*TO DO*
Count the lines in the listing below that contain the word "chart". Report only the number.

*PROVIDED DATA*
···
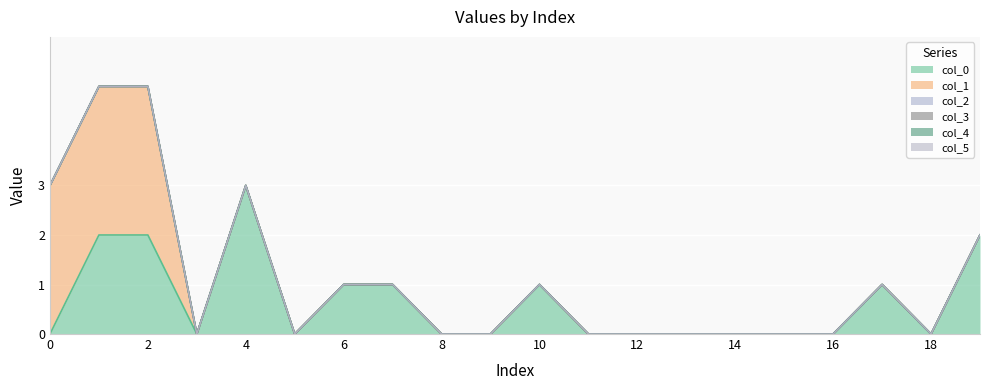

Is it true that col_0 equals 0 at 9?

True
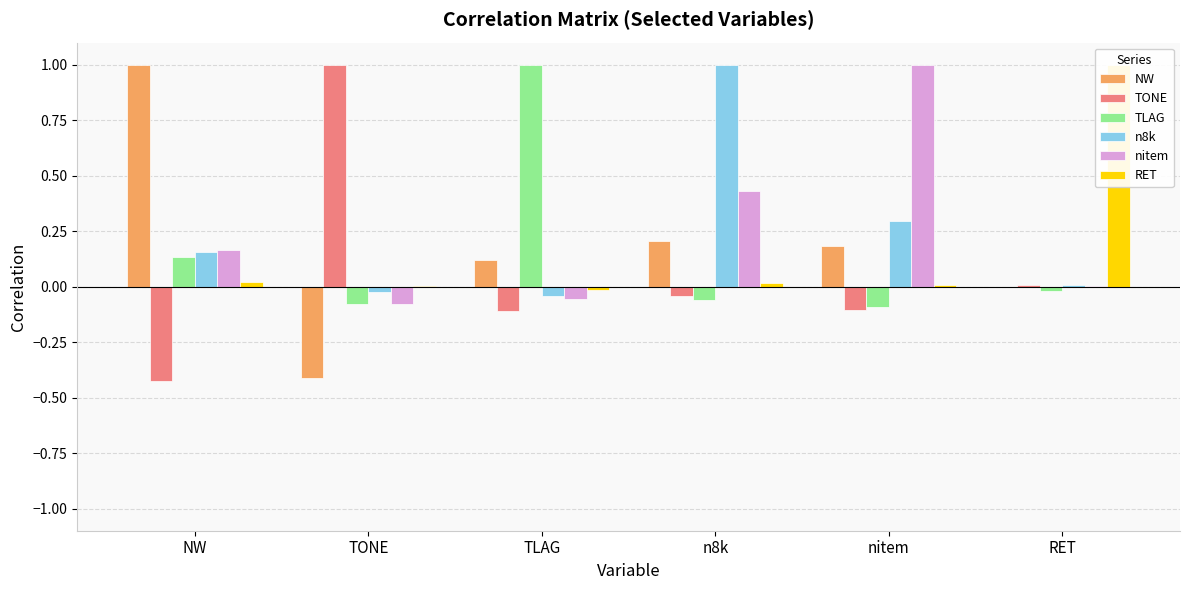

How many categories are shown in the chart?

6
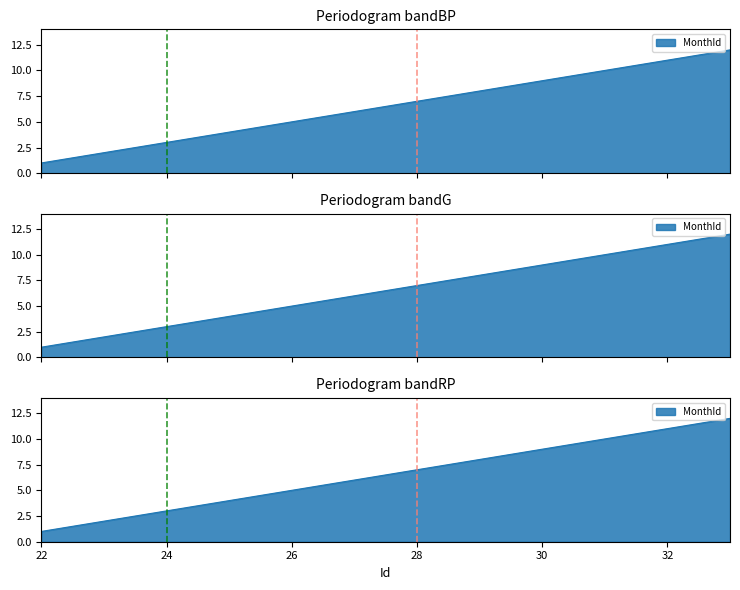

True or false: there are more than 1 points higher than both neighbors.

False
···
*OUTPUT*
1